As a rule, I tend to avoid vendor-specific shows. I tire of hearing all of the self-serving prognostications by “independent” analysts hired to say certain things. I am annoyed by the noticeable gaps in presentations — you know, where the technology of competitors might be framed in a positive light. And I am really annoyed at many of these events by the myopia of attendees — the fan boys and true believers who embrace the words of their favorite vendor as Gospel. I disdain cults — especially technology cults — and have a tendency to view followers with some measure of pity and possibly disdain.
A few years ago, after attending my Xth Storage Networking World, I created this satirical piece, leveraging a popular movie poster of the day for a great film called Shaun of the Dead.
Only IBM Edge 2013 isn’t like your typical SNW used to be (I say “used to be” because I haven’t been to that show in a few years, so I really can’t say if it has improved at all). What I like about IBM is that they, unlike many large vendors, actually innovate. They have distinguished engineers who deserve the title — who actually come up with semi-original or original thoughts and ideas. Moreover, IBM’s partner ecosystem (unlike that of, say, your popular server hypervisor vendor) doesn’t exist simply to remedy things that IBM technology breaks. Complementary technologies can and do exist in IBM world, and Big Blue seems to have the guts that its competitors lack — to open up some of their technology for third parties to enhance and add value.
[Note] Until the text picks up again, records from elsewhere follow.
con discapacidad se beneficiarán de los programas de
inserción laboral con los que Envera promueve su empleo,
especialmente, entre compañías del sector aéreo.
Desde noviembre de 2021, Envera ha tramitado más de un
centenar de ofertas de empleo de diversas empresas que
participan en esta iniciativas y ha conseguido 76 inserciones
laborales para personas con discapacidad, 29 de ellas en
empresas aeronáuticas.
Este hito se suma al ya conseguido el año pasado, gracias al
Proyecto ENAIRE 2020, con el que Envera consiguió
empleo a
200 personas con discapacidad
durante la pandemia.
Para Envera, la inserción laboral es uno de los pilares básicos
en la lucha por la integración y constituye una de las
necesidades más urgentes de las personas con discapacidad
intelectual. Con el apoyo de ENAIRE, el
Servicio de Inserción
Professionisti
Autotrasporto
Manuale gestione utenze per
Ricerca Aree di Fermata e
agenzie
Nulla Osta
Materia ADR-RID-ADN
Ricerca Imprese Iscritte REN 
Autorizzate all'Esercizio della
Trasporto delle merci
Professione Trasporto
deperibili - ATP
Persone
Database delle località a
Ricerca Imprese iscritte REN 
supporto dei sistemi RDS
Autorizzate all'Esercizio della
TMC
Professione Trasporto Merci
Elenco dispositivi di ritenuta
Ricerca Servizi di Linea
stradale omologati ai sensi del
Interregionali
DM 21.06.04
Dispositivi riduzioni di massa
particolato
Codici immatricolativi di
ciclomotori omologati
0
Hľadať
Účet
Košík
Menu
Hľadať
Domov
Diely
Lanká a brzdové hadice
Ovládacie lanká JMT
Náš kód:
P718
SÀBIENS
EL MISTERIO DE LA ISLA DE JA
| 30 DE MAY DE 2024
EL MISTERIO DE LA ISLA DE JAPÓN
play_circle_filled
Moreover, IBM conferences tend to grow from grass roots, or at least to be shaped by them. I am old enough to remember that SHARE was not a user group. It was an organization of IT folk who joined together to tell the vendors what they needed and wanted, not to march in lock-step to whatever tech the vendors were handing down. Remember the Mellon Mods? Mellon Bank decided to write their own JCL exits, then to share them in quasi product style.
At this year’s Edge, I am looking forward to rubbing elbows with intelligent attendees who are there for more than the tchotchke they can collect from a booth. I like how accessible the distinguished engineers are to impromptu discussions and debates. I hope they do another mix-up at the end of this one, a free-form panel discussion including many IBM engineering luminaries who will take on the queries of all comers. That was one of my favorite events last year!
I fully expect to hear some corporate speak, some mucky-mucks talking in carefully crafted code phrases that avoid forward looking statements. But I also expect a great signal to noise ratio, this being IBM after all. And I expect all of the humility that goes with the mental acuity of IBM experts and distiguished engineers.
Bottom line: there are no zombies at Edge. There are a lot of folks who have spilled a lot of blood in the data center mud and who do not consider themselves inferiors or students, but peers of everyone in an IBM badge or shirt. To their credit, I have yet to encounter an IBM operative at the show who holds him or herself in false esteem or comports with an air of superiority. At the end of the day, this is a show where old nerds and new nerds gather together to share ideas, share problems, and share jokes.